Chapter 12, "Embedded Development Environment," takes a detailed look at the unique requirements of a typical cross-development environment. Several techniques are presented to enhance your productivity as an embedded developer, including the powerful NFS root mount development configuration.
Chapter 13, "Development Tools," examines many useful development tools. Debugging with gdb is introduced, including coverage of core dump analysis. Many more tools are presented and explained, with examples including strace, ltrace, top, and ps, and the memory profilers mtrace and dmalloc. The chapter concludes with an introduction to the more important binary utilities, including the powerful readelf utility.
Chapter 14, "Kernel Debugging Techniques," provides a detailed examination of many debugging techniques useful for debugging inside the Linux kernel. We introduce the use of the kernel debugger KGDB, and present many useful debugging techniques using the combination of gdb and KGDB as debugging tools. Included is an introduction to using hardware JTAG debuggers and some tips for analyzing failures when the kernel won't boot.

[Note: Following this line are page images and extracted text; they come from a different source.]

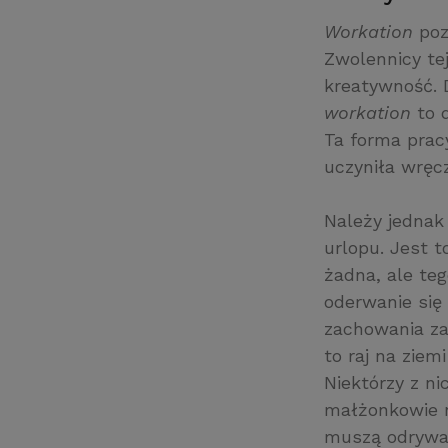
Workation
poz
Zwolennicy tej
kreatywność. 
workation
to 
Ta forma prac
uczyniła wręc
Należy jednak
urlopu. Jest 
żadna, ale teg
oderwanie się
zachowania za
to raj na ziem
Niektórzy z ni
małżonkowie ni
muszą odrywać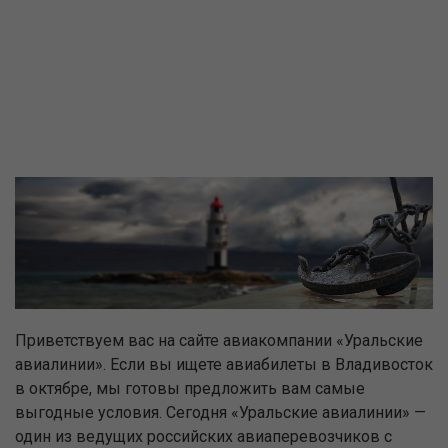
Приветствуем вас на сайте авиакомпании «Уральские
авиалинии». Если вы ищете авиабилеты в Владивосток
в октябре, мы готовы предложить вам самые
выгодные условия. Сегодня «Уральские авиалинии» —
один из ведущих российских авиаперевозчиков с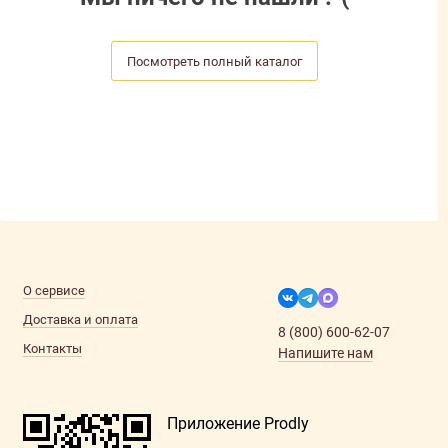
Посмотреть полный каталог
О сервисе
Доставка и оплата
8 (800) 600-62-07
Контакты
Напишите нам
Приложение Prodly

Chapter 15, "Debugging Embedded Linux Applications," moves the debugging context from the kernel to your application programs. We continue to build on the gdb examples from the previous two chapters, and we present techniques for multithreaded and multiprocess debugging.
Chapter 16, "Porting Linux," introduces the issues related to porting Linux to your custom board. We walk through a simple example and highlight the steps taken to produce a working Linux kernel on a custom PowerPC board. Several important concepts are presented that have trapped many newcomers to Linux kernel porting. Together with the techniques presented in Chapters 13 and 14, you should be ready to tackle your own custom board port after reading this chapter.
Chapter 17, "Linux and Real Time," provides an introduction to one of the more exciting developments in embedded Linux: configuring for real time via the CONFIG_RT option. We cover the features available with RT and how they can be used in a design. We also present techniques for measuring latency in your application configuration.
The appendixes cover the GNU Public License, U-Boot Configurable Commands, BusyBox Commands, SDRAM Interface Considerations, resources for the open source developer, and a sample configuration file for one of the more popular hardware JTAG debuggers, the BDI-2000.
You will benefit most from this book if you can divide your time between the pages of this book and your favorite Linux workstation. Grab an old x86 computer to experiment on an embedded system. Even better, if you have access to a single-board computer based on another architecture, use that. You will benefit from learning the layout and organization of a very large code base (the Linux kernel), and you will gain significant knowledge and experience as you poke around the kernel and learn by doing.
Look at the code and try to understand the examples produced in this book. Experiment with different settings, configuration options, and hardware devices. Much can be gained in terms of knowledge, and besides, it's loads of fun!
GPL Copyright Notice
Portions of open-source code reproduced in this book are copyrighted by a large number of individual and corporate contributors. The code reproduced here has been licensed under the terms of the GNU Public License or GPL.
Appendix A contains the text of the GNU General Public License.